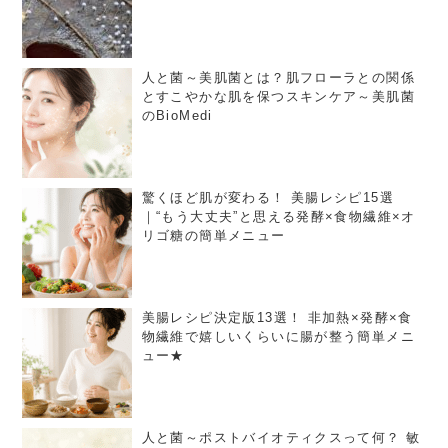
人と菌～美肌菌とは？肌フローラとの関係
とすこやかな肌を保つスキンケア～美肌菌
のBioMedi
驚くほど肌が変わる！ 美腸レシピ15選
｜“もう大丈夫”と思える発酵×食物繊維×オ
リゴ糖の簡単メニュー
美腸レシピ決定版13選！ 非加熱×発酵×食
物繊維で嬉しいくらいに腸が整う簡単メニ
ュー★
人と菌～ポストバイオティクスって何？ 敏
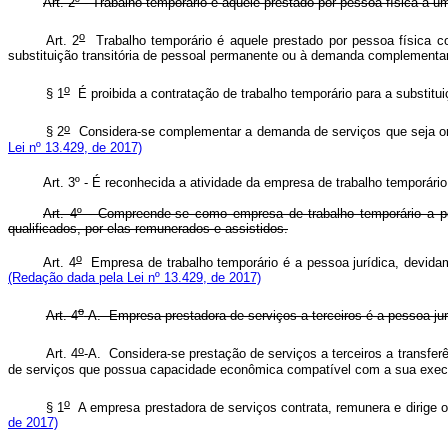
Art. 2º - Trabalho temporário é aquele prestado por pessoa física a 
o
Art. 2
Trabalho temporário é aquele prestado por pessoa física c
substituição transitória de pessoal permanente ou à demanda comp
o
§ 1
É proibida a contratação de trabalho temporário para a sub
o
§ 2
Considera-se complementar a demanda de serviços que seja or
Lei nº 13.429, de 2017)
Art. 3º - É reconhecida a atividade da empresa de trabalho temporári
Art. 4º - Compreende-se como empresa de trabalho temporário a pe
qualificados, por elas remunerados e assistidos.
o
Art. 4
Empresa de trabalho temporário é a pessoa jurídica, devi
(Redação dada pela Lei nº 13.429, de 2017)
o
Art. 4
-A. Empresa prestadora de serviços a terceiros é a pessoa
o
Art. 4
-A. Considera-se prestação de serviços a terceiros a transferên
de serviços que possua capacidade econômica compatível com a sua ex
o
§ 1
A empresa prestadora de serviços contrata, remunera e dir
de 2017)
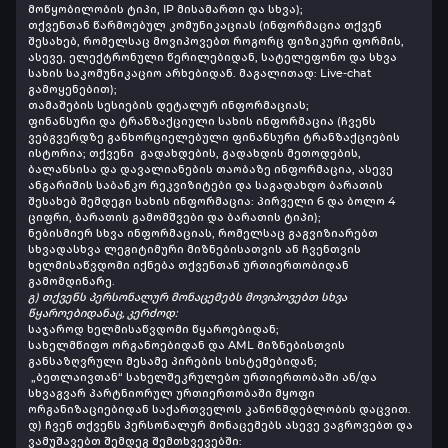
მოწყობილობის ტიპი, IP მისამართი და სხვა);
თქვენთან წარმოებულ კომუნიკაციას
(ინფორმაცია თქვენ
შესახებ, რომელსაც მოვიპოვებთ როგორც ფიზიკური ფორმის,
ასევე, ელექტრონული წერილებიდან, სატელეფონო და სხვა
სახის საკომუნიკაციო არხებიდან. მაგალითად: Live-chat
გამოყენებით);
თამაშების სესიების დეტალურ ინფორმაციას;
ფინანსური და ტრანზაქციული სახის ინფორმაცია (ჩვენს
ვებგვერდზე განხორციელებული ფინანსური ტრანზაქციების
ისტორია; თქვენი გადახდების, გადახდის მეთოდების,
ბალანსისა და დავალიანების თაობაზე ინფორმაცია, ასევე
ანგარიშის საბანკო რეკვიზიტები და საგადახდო ბარათის
შესახებ შემდეგი სახის ინფორმაცია: პირველი 6 და ბოლო 4
ციფრი, ბარათის გამომშვები და ბარათის ტიპი);
ნებისმიერ სხვა ინფორმაციას, რომელსაც გაგვიზიარებთ
სხვადასხვა ლეგიტიმური მიზნებისათვის ან ჩვენთვის
ხელმისაწვდომი იქნება თქვენთან ურთიერთობიდან
გამომდინარე.
გ) თქვენს პერსონალურ მონაცემებს მოვიპოვებთ სხვა
წყაროებიდანაც, კერძოდ:
საჯაროდ ხელმისაწვდომი წყაროებიდან;
სახელმწიფო ორგანოებიდან და AML მიზნებისთვის
განსაზღვრული მესამე პირების სისტემებიდან;
„ბეთლაივთან“ სახელშეკრულებო ურთიერთობაში ან/და
სხვაგვარ პარტნიორულ ურთიერთობაში მყოფი
ორგანიზაციებიდან საქართველოს კანონმდებლობის დაცვით.
დ) ჩვენ თქვენს პერსონალურ მონაცემებს ასევე ვაგროვებთ და
ვამუშავებთ შემდეგ შემთხვევებში:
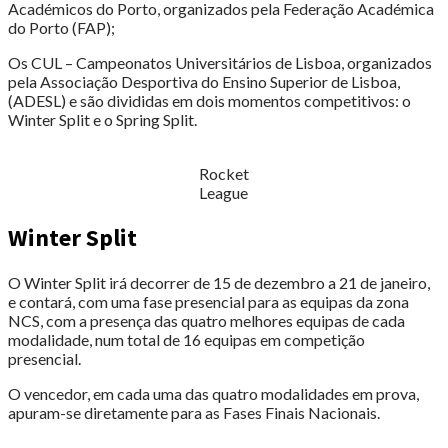
Académicos do Porto, organizados pela Federação Académica
do Porto (FAP);
Os CUL – Campeonatos Universitários de Lisboa, organizados
pela Associação Desportiva do Ensino Superior de Lisboa,
(ADESL) e são divididas em dois momentos competitivos: o
Winter Split e o Spring Split.
Rocket
League
Winter Split
O Winter Split irá decorrer de 15 de dezembro a 21 de janeiro,
e contará, com uma fase presencial para as equipas da zona
NCS, com a presença das quatro melhores equipas de cada
modalidade, num total de 16 equipas em competição
presencial.
O vencedor, em cada uma das quatro modalidades em prova,
apuram-se diretamente para as Fases Finais Nacionais.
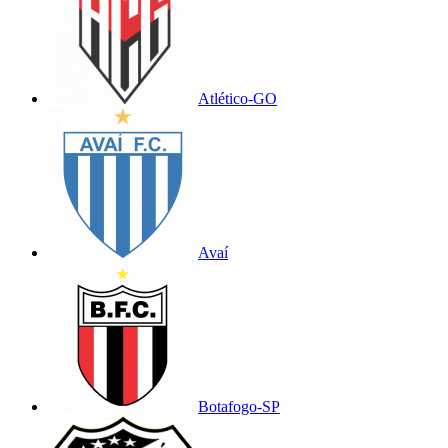
Atlético-GO
Avaí
Botafogo-SP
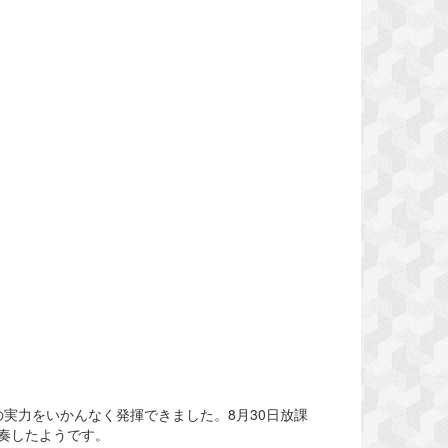
実力をいかんなく発揮できました。8月30日放課
奏したようです。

—————

# Your objective
Each record above has to be written out again in full, but its pictures must not be.

# Result
人と菌～美肌菌とは？肌フローラとの関係
とすこやかな肌を保つスキンケア～美肌菌
のBioMedi
驚くほど肌が変わる！ 美腸レシピ15選
｜“もう大丈夫”と思える発酵×食物繊維×オ
リゴ糖の簡単メニュー
美腸レシピ決定版13選！ 非加熱×発酵×食
物繊維で嬉しいくらいに腸が整う簡単メニ
ュー★
人と菌～ポストバイオティクスって何？ 敏
Art. 2º - Trabalho temporário é aquele prestado por pessoa física a 
o
Art. 2
Trabalho temporário é aquele prestado por pessoa física c
substituição transitória de pessoal permanente ou à demanda comp
o
§ 1
É proibida a contratação de trabalho temporário para a sub
o
§ 2
Considera-se complementar a demanda de serviços que seja or
Lei nº 13.429, de 2017)
Art. 3º - É reconhecida a atividade da empresa de trabalho temporári
Art. 4º - Compreende-se como empresa de trabalho temporário a pe
qualificados, por elas remunerados e assistidos.
o
Art. 4
Empresa de trabalho temporário é a pessoa jurídica, devi
(Redação dada pela Lei nº 13.429, de 2017)
o
Art. 4
-A. Empresa prestadora de serviços a terceiros é a pessoa
o
Art. 4
-A. Considera-se prestação de serviços a terceiros a transferên
de serviços que possua capacidade econômica compatível com a sua ex
o
§ 1
A empresa prestadora de serviços contrata, remunera e dir
de 2017)
მოწყობილობის ტიპი, IP მისამართი და სხვა);
თქვენთან წარმოებულ კომუნიკაციას
(ინფორმაცია თქვენ
შესახებ, რომელსაც მოვიპოვებთ როგორც ფიზიკური ფორმის,
ასევე, ელექტრონული წერილებიდან, სატელეფონო და სხვა
სახის საკომუნიკაციო არხებიდან. მაგალითად: Live-chat
გამოყენებით);
თამაშების სესიების დეტალურ ინფორმაციას;
ფინანსური და ტრანზაქციული სახის ინფორმაცია (ჩვენს
ვებგვერდზე განხორციელებული ფინანსური ტრანზაქციების
ისტორია; თქვენი გადახდების, გადახდის მეთოდების,
ბალანსისა და დავალიანების თაობაზე ინფორმაცია, ასევე
ანგარიშის საბანკო რეკვიზიტები და საგადახდო ბარათის
შესახებ შემდეგი სახის ინფორმაცია: პირველი 6 და ბოლო 4
ციფრი, ბარათის გამომშვები და ბარათის ტიპი);
ნებისმიერ სხვა ინფორმაციას, რომელსაც გაგვიზიარებთ
სხვადასხვა ლეგიტიმური მიზნებისათვის ან ჩვენთვის
ხელმისაწვდომი იქნება თქვენთან ურთიერთობიდან
გამომდინარე.
გ) თქვენს პერსონალურ მონაცემებს მოვიპოვებთ სხვა
წყაროებიდანაც, კერძოდ:
საჯაროდ ხელმისაწვდომი წყაროებიდან;
სახელმწიფო ორგანოებიდან და AML მიზნებისთვის
განსაზღვრული მესამე პირების სისტემებიდან;
„ბეთლაივთან“ სახელშეკრულებო ურთიერთობაში ან/და
სხვაგვარ პარტნიორულ ურთიერთობაში მყოფი
ორგანიზაციებიდან საქართველოს კანონმდებლობის დაცვით.
დ) ჩვენ თქვენს პერსონალურ მონაცემებს ასევე ვაგროვებთ და
ვამუშავებთ შემდეგ შემთხვევებში:
Académicos do Porto, organizados pela Federação Académica
do Porto (FAP);
Os CUL – Campeonatos Universitários de Lisboa, organizados
pela Associação Desportiva do Ensino Superior de Lisboa,
(ADESL) e são divididas em dois momentos competitivos: o
Winter Split e o Spring Split.
Rocket
League
Winter Split
O Winter Split irá decorrer de 15 de dezembro a 21 de janeiro,
e contará, com uma fase presencial para as equipas da zona
NCS, com a presença das quatro melhores equipas de cada
modalidade, num total de 16 equipas em competição
presencial.
O vencedor, em cada uma das quatro modalidades em prova,
apuram-se diretamente para as Fases Finais Nacionais.
Atlético-GO
Avaí
Botafogo-SP
実力をいかんなく発揮できました。8月30日放課
奏したようです。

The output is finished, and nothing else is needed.